Items from a data source:
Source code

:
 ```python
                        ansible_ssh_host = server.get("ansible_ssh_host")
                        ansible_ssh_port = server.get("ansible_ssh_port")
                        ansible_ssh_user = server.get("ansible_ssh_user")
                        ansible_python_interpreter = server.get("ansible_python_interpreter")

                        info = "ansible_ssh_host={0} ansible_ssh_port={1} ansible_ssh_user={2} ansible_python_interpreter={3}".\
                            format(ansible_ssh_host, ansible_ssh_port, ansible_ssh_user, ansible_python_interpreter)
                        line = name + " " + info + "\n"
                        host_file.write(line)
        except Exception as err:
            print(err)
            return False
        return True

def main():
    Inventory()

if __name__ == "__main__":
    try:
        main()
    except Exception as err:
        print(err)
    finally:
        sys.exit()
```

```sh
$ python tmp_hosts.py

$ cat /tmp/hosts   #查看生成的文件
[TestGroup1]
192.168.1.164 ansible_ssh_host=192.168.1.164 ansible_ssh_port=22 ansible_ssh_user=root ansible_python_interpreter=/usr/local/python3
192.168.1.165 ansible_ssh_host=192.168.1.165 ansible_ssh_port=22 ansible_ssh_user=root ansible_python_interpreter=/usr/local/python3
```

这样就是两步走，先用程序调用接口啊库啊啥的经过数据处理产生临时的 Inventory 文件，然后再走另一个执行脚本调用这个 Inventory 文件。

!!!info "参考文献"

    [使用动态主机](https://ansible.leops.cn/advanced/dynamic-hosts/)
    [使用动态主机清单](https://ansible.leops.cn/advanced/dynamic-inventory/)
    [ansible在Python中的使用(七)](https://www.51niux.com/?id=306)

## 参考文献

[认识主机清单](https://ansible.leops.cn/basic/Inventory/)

• YOUR OBJECTIVE
Please repeat every record above word for word.

• THE ANSWER
Source code

:
 ```python
                        ansible_ssh_host = server.get("ansible_ssh_host")
                        ansible_ssh_port = server.get("ansible_ssh_port")
                        ansible_ssh_user = server.get("ansible_ssh_user")
                        ansible_python_interpreter = server.get("ansible_python_interpreter")

                        info = "ansible_ssh_host={0} ansible_ssh_port={1} ansible_ssh_user={2} ansible_python_interpreter={3}".\
                            format(ansible_ssh_host, ansible_ssh_port, ansible_ssh_user, ansible_python_interpreter)
                        line = name + " " + info + "\n"
                        host_file.write(line)
        except Exception as err:
            print(err)
            return False
        return True

def main():
    Inventory()

if __name__ == "__main__":
    try:
        main()
    except Exception as err:
        print(err)
    finally:
        sys.exit()
```

```sh
$ python tmp_hosts.py

$ cat /tmp/hosts   #查看生成的文件
[TestGroup1]
192.168.1.164 ansible_ssh_host=192.168.1.164 ansible_ssh_port=22 ansible_ssh_user=root ansible_python_interpreter=/usr/local/python3
192.168.1.165 ansible_ssh_host=192.168.1.165 ansible_ssh_port=22 ansible_ssh_user=root ansible_python_interpreter=/usr/local/python3
```

这样就是两步走，先用程序调用接口啊库啊啥的经过数据处理产生临时的 Inventory 文件，然后再走另一个执行脚本调用这个 Inventory 文件。

!!!info "参考文献"

    [使用动态主机](https://ansible.leops.cn/advanced/dynamic-hosts/)
    [使用动态主机清单](https://ansible.leops.cn/advanced/dynamic-inventory/)
    [ansible在Python中的使用(七)](https://www.51niux.com/?id=306)

## 参考文献

[认识主机清单](https://ansible.leops.cn/basic/Inventory/)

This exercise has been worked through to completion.